The need to balance forces is indicative of the fact that USAF has not reached its goal of equal capabilities in each AEF. The realignment planned for the next EAF cycle, which starts this month, will get the Air Force closer to that goal, but the AEFs will never be exactly the same.

What is needed is combat equivalence, said Peppe, and not identical airframes. He said the Air Force has many options for equalizing its 10 buckets of capability.

“ It doesn’t make a difference to me if it’s a Block 30 F-16 or a Block 40—if it can shoot a [precision guided munition] or a [Joint Direct Attack Munition], we’re meeting combatant commander requirements,” Peppe noted. “The issue then is making sure each AEF has a full range of the capabilities we offer.”

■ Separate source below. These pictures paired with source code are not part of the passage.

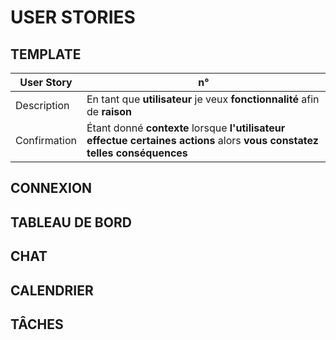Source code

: # USER STORIES

## TEMPLATE
| **User Story** | n° |
| --- | --- |
| Description  | En tant que __utilisateur__ je veux __fonctionnalité__ afin de __raison__ |
| Confirmation  | Étant donné __contexte__ lorsque __l'utilisateur effectue certaines actions__ alors __vous constatez telles conséquences__ |


## CONNEXION





## TABLEAU DE BORD

## CHAT

## CALENDRIER

## TÂCHES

PGMs for strike, close air support systems, combat search and rescue forces, and intelligence, surveillance, and reconnaissance assets remain in short supply. They must be spread across the AEFs to ensure each pair has access to enough. High-demand airlift and refueling capabilities are also aligned with the AEFs, and all of this has to be postured in a way that does not require units to be forward deployed for half a year.

Members of the 35th Fighter Wing, Misawa AB, Japan, return from a deployment supporting operations in Southwest Asia. USAF expanded its “library” of personnel engaged in the expeditionary rotation schedule over the past year.

This is a situation that has existed in the past, and has reappeared in recent months, and could well defeat the purpose of the rotational force that USAF has labored so hard to assemble.